Zhu said that the firm’s next goals included expansion into southeast Asia, with a focus on six brands, “building on the legacy and strength of our European brands and exporting our Chinese brands”. He said that the latter was inspired by the “massive, moving population of outbound Chinese travellers”.
Zhu said that H World’s strengths included not only its branding and technological capabilities, but also its supply chains. “Through our 10,000 hotels, we are very much focusing on bringing down costs for the owners, taking our combined buying power when securing construction materials and other supplies” he said.
All-inclusive
Another firm eyeing expansion in Asia is France’s Club Med, which is determined to bring its take on “all-inclusive” to the region. Gregory Lanter, the firm’s chief development & construction officer, said that “all-inclusive” travel was relatively rare in Asia, not due to a lack of demand, but a lack of exposure. Club Med, he said, which has “75 years’ experience providing all-inclusive” had experienced a shift in the past two decades towards a more upscale take on the amenity trend. “With a luxury approach, all-inclusive is not the end goal, but the means to make lives easier,” he explained. “Upscale all-inclusive is valuable if it can be multicultural and attuned to families.”

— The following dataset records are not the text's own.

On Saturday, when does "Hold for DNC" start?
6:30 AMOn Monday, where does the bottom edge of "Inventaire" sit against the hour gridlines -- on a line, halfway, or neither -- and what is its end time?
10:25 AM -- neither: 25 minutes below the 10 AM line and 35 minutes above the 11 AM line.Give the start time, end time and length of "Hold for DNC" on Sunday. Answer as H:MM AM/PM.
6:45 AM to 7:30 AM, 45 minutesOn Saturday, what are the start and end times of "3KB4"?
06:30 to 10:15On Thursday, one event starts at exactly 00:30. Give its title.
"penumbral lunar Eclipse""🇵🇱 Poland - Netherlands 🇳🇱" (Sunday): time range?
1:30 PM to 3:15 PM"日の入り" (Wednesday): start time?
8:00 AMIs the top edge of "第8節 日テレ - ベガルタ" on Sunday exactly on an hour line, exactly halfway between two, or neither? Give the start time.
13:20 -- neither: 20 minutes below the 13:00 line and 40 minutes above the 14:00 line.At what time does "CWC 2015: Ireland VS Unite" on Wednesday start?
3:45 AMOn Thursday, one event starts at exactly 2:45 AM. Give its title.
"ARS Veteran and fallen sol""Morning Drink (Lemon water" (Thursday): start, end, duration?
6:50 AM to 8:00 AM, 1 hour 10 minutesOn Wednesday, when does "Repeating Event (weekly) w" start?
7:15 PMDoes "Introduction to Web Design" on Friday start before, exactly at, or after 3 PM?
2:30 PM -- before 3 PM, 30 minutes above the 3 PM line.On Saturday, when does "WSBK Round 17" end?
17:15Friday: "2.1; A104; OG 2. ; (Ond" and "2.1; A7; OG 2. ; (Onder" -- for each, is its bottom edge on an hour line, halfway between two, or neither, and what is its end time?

With a number of brands such as Marriott now exploring “all-inclusive” in Asia, Lanter said that market expansion would be good for the concept as a whole. “Today, all-inclusive in Asia is just 3 percent of the global all-inclusive market,” he said. “Club Med is behind about 30 percent of the Asian all-inclusive market.” He said that more market players would help diffuse the idea. “We need to explain the difference between simple all-inclusive, with room, food and beverages, to something that represents an elevated experience, which creates emotions for your guests.”
Lanter said that Club Med’s openings in the regions had demonstrated the appetite for the business model. All three of the brand’s launches in the mountainous area of Hokkaido had proved profitable, bringing “all-inclusive” to the world of Japanese skiing. “The all-inclusive model has double the properties’ turnover,” he said. “We have been able to offer our guests a seamless experience of a ski resort, when usually going skiing is the oppositive of seamless.”